*TASK DETAILS*
Copy every line of text from the entries below word for word, and leave the pictures out of your answer.

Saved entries
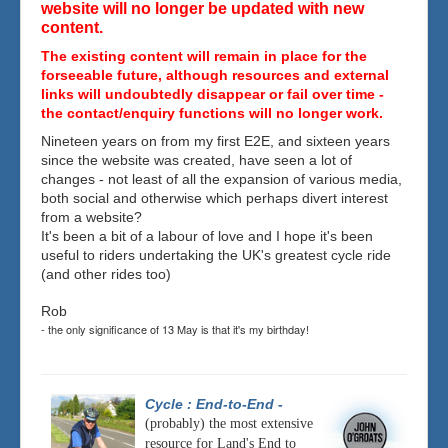
website will no longer be updated with new
content.
The existing content will remain in place for the
forseeable future, although resources and external
links will undoubtedly disappear or fail over time -
the contact/enquiry functions will no longer work.
Nineteen years on from my first E2E, and sixteen years
since the website was created, have seen a lot of
changes - not least of all the expansion of various media,
both social and otherwise which perhaps divert interest
from a website?
It's been a bit of a labour of love and I hope it's been
useful to riders undertaking the UK's greatest cycle ride
(and other rides too)
Rob
- the only significance of 13 May is that it's my birthday!
Cycle : End-to-End
-
(probably) the most extensive
resource for Land's End to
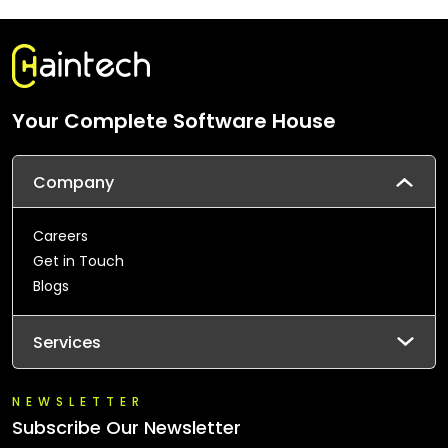
Your Complete Software House
Company
Careers
Get in Touch
Blogs
Services
NEWSLETTER
Subscribe Our Newsletter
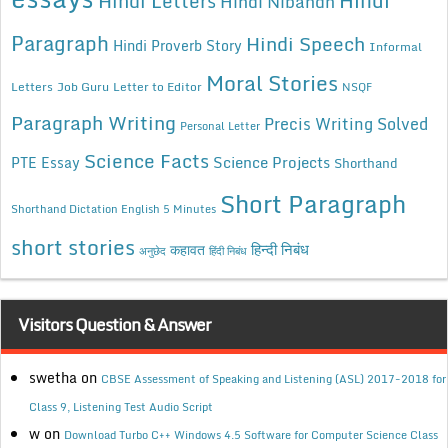
Hindi
Hindi Letters
Hindi Nibandh
Paragraph
Hindi Speech
Hindi Proverb Story
Informal
Moral Stories
Letters
Job Guru
Letter to Editor
NSQF
Paragraph Writing
Precis Writing Solved
Personal Letter
Science Facts
Science Projects
PTE Essay
Shorthand
Short Paragraph
Shorthand Dictation English 5 Minutes
short stories
कहावत
हिन्दी निबंध
अनुछेद
हिंदी निबंध
Visitors Question & Answer
swetha
on
CBSE Assessment of Speaking and Listening (ASL) 2017-2018 for
Class 9, Listening Test Audio Script
w
on
Download Turbo C++ Windows 4.5 Software for Computer Science Class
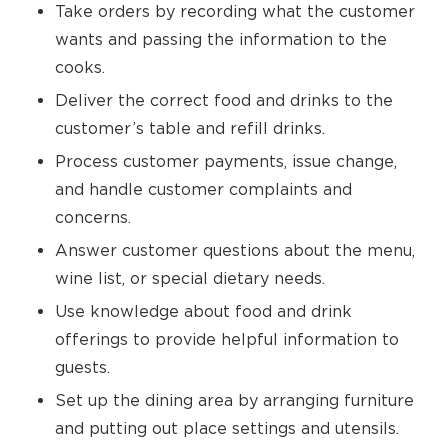
Take orders by recording what the customer
wants and passing the information to the
cooks.
Deliver the correct food and drinks to the
customer’s table and refill drinks.
Process customer payments, issue change,
and handle customer complaints and
concerns.
Answer customer questions about the menu,
wine list, or special dietary needs.
Use knowledge about food and drink
offerings to provide helpful information to
guests.
Set up the dining area by arranging furniture
and putting out place settings and utensils.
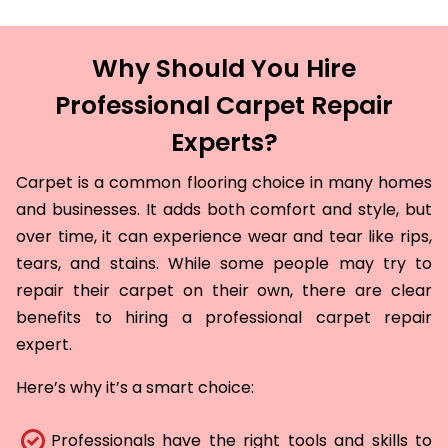
Why Should You Hire
Professional Carpet Repair
Experts?
Carpet is a common flooring choice in many homes
and businesses. It adds both comfort and style, but
over time, it can experience wear and tear like rips,
tears, and stains. While some people may try to
repair their carpet on their own, there are clear
benefits to hiring a professional carpet repair
expert.
Here’s why it’s a smart choice:
Professionals have the right tools and skills to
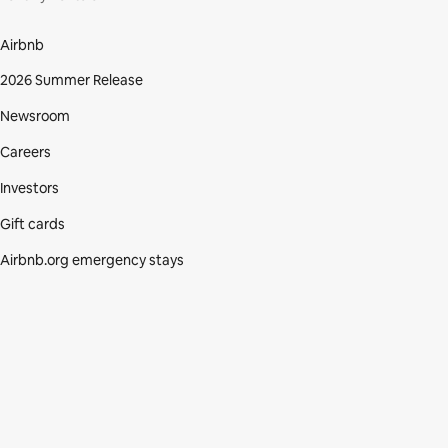
Airbnb
2026 Summer Release
Newsroom
Careers
Investors
Gift cards
Airbnb.org emergency stays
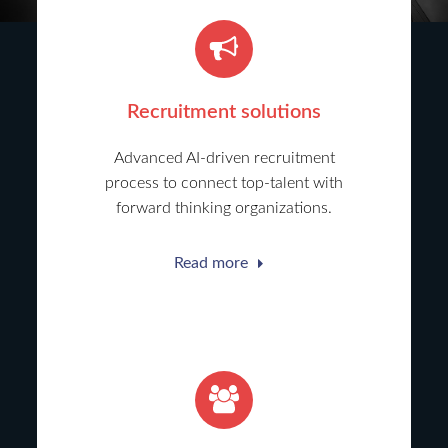
Recruitment solutions
Advanced AI-driven recruitment
process to connect top-talent with
forward thinking organizations.
Read more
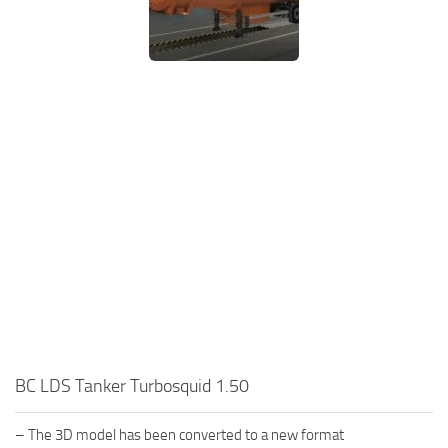
BC LDS Tanker Turbosquid 1.50
– The 3D model has been converted to a new format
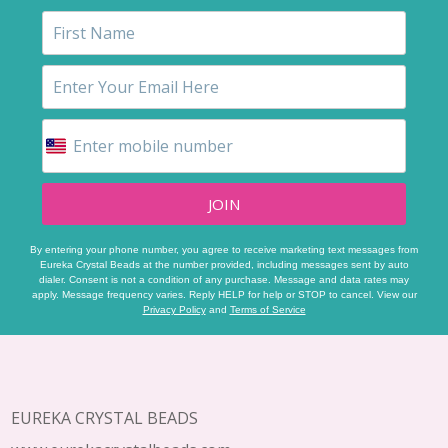
JOIN
By entering your phone number, you agree to receive marketing text messages from
Eureka Crystal Beads at the number provided, including messages sent by auto
dialer. Consent is not a condition of any purchase. Message and data rates may
apply. Message frequency varies. Reply HELP for help or STOP to cancel. View our
Privacy Policy
and
Terms of Service
Footer
Start
EUREKA CRYSTAL BEADS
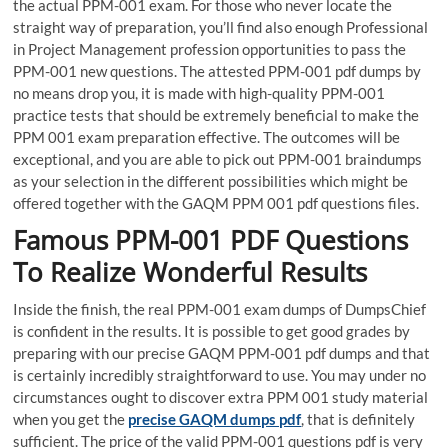
the actual PPM-001 exam. For those who never locate the
straight way of preparation, you’ll find also enough Professional
in Project Management profession opportunities to pass the
PPM-001 new questions. The attested PPM-001 pdf dumps by
no means drop you, it is made with high-quality PPM-001
practice tests that should be extremely beneficial to make the
PPM 001 exam preparation effective. The outcomes will be
exceptional, and you are able to pick out PPM-001 braindumps
as your selection in the different possibilities which might be
offered together with the GAQM PPM 001 pdf questions files.
Famous PPM-001 PDF Questions
To Realize Wonderful Results
Inside the finish, the real PPM-001 exam dumps of DumpsChief
is confident in the results. It is possible to get good grades by
preparing with our precise GAQM PPM-001 pdf dumps and that
is certainly incredibly straightforward to use. You may under no
circumstances ought to discover extra PPM 001 study material
when you get the
precise GAQM dumps pdf
, that is definitely
sufficient. The price of the valid PPM-001 questions pdf is very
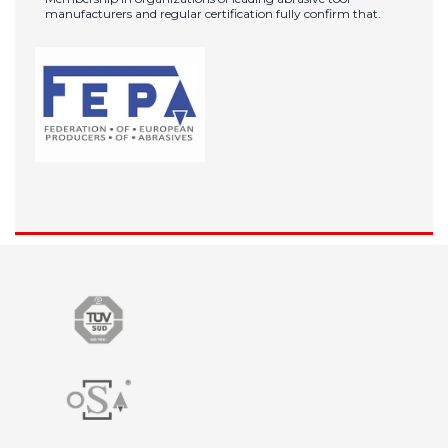
manufacturers and regular certification fully confirm that.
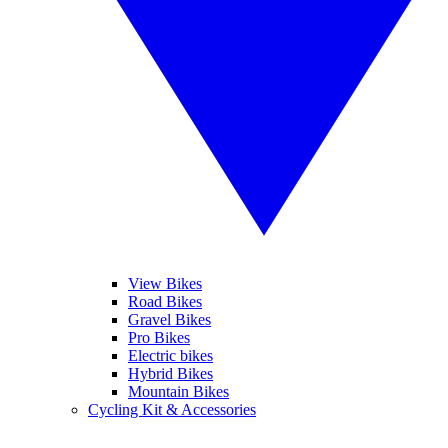
View Bikes
Road Bikes
Gravel Bikes
Pro Bikes
Electric bikes
Hybrid Bikes
Mountain Bikes
Cycling Kit & Accessories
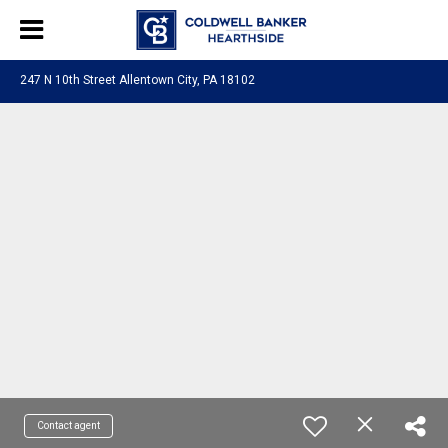
247 N 10th Street Allentown City, PA 18102
Contact agent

*PROBLEM SOLUTION*
website will no longer be updated with new
content.
The existing content will remain in place for the
forseeable future, although resources and external
links will undoubtedly disappear or fail over time -
the contact/enquiry functions will no longer work.
Nineteen years on from my first E2E, and sixteen years
since the website was created, have seen a lot of
changes - not least of all the expansion of various media,
both social and otherwise which perhaps divert interest
from a website?
It's been a bit of a labour of love and I hope it's been
useful to riders undertaking the UK's greatest cycle ride
(and other rides too)
Rob
- the only significance of 13 May is that it's my birthday!
Cycle : End-to-End
-
(probably) the most extensive
resource for Land's End to
Your Complete Software House
Company
Careers
Get in Touch
Blogs
Services
NEWSLETTER
Subscribe Our Newsletter
Hindi
Hindi Letters
Hindi Nibandh
Paragraph
Hindi Speech
Hindi Proverb Story
Informal
Moral Stories
Letters
Job Guru
Letter to Editor
NSQF
Paragraph Writing
Precis Writing Solved
Personal Letter
Science Facts
Science Projects
PTE Essay
Shorthand
Short Paragraph
Shorthand Dictation English 5 Minutes
short stories
कहावत
हिन्दी निबंध
अनुछेद
हिंदी निबंध
Visitors Question & Answer
swetha
on
CBSE Assessment of Speaking and Listening (ASL) 2017-2018 for
Class 9, Listening Test Audio Script
w
on
Download Turbo C++ Windows 4.5 Software for Computer Science Class
Take orders by recording what the customer
wants and passing the information to the
cooks.
Deliver the correct food and drinks to the
customer’s table and refill drinks.
Process customer payments, issue change,
and handle customer complaints and
concerns.
Answer customer questions about the menu,
wine list, or special dietary needs.
Use knowledge about food and drink
offerings to provide helpful information to
guests.
Set up the dining area by arranging furniture
and putting out place settings and utensils.
Why Should You Hire
Professional Carpet Repair
Experts?
Carpet is a common flooring choice in many homes
and businesses. It adds both comfort and style, but
over time, it can experience wear and tear like rips,
tears, and stains. While some people may try to
repair their carpet on their own, there are clear
benefits to hiring a professional carpet repair
expert.
Here’s why it’s a smart choice:
Professionals have the right tools and skills to
Airbnb
2026 Summer Release
Newsroom
Careers
Investors
Gift cards
Airbnb.org emergency stays
Recruitment solutions
Advanced AI-driven recruitment
process to connect top-talent with
forward thinking organizations.
Read more
BC LDS Tanker Turbosquid 1.50
– The 3D model has been converted to a new format
JOIN
By entering your phone number, you agree to receive marketing text messages from
Eureka Crystal Beads at the number provided, including messages sent by auto
dialer. Consent is not a condition of any purchase. Message and data rates may
apply. Message frequency varies. Reply HELP for help or STOP to cancel. View our
Privacy Policy
and
Terms of Service
Footer
Start
EUREKA CRYSTAL BEADS
the actual PPM-001 exam. For those who never locate the
straight way of preparation, you’ll find also enough Professional
in Project Management profession opportunities to pass the
PPM-001 new questions. The attested PPM-001 pdf dumps by
no means drop you, it is made with high-quality PPM-001
practice tests that should be extremely beneficial to make the
PPM 001 exam preparation effective. The outcomes will be
exceptional, and you are able to pick out PPM-001 braindumps
as your selection in the different possibilities which might be
offered together with the GAQM PPM 001 pdf questions files.
Famous PPM-001 PDF Questions
To Realize Wonderful Results
Inside the finish, the real PPM-001 exam dumps of DumpsChief
is confident in the results. It is possible to get good grades by
preparing with our precise GAQM PPM-001 pdf dumps and that
is certainly incredibly straightforward to use. You may under no
circumstances ought to discover extra PPM 001 study material
when you get the
precise GAQM dumps pdf
, that is definitely
sufficient. The price of the valid PPM-001 questions pdf is very
manufacturers and regular certification fully confirm that.
View Bikes
Road Bikes
Gravel Bikes
Pro Bikes
Electric bikes
Hybrid Bikes
Mountain Bikes
Cycling Kit & Accessories
247 N 10th Street Allentown City, PA 18102
Contact agent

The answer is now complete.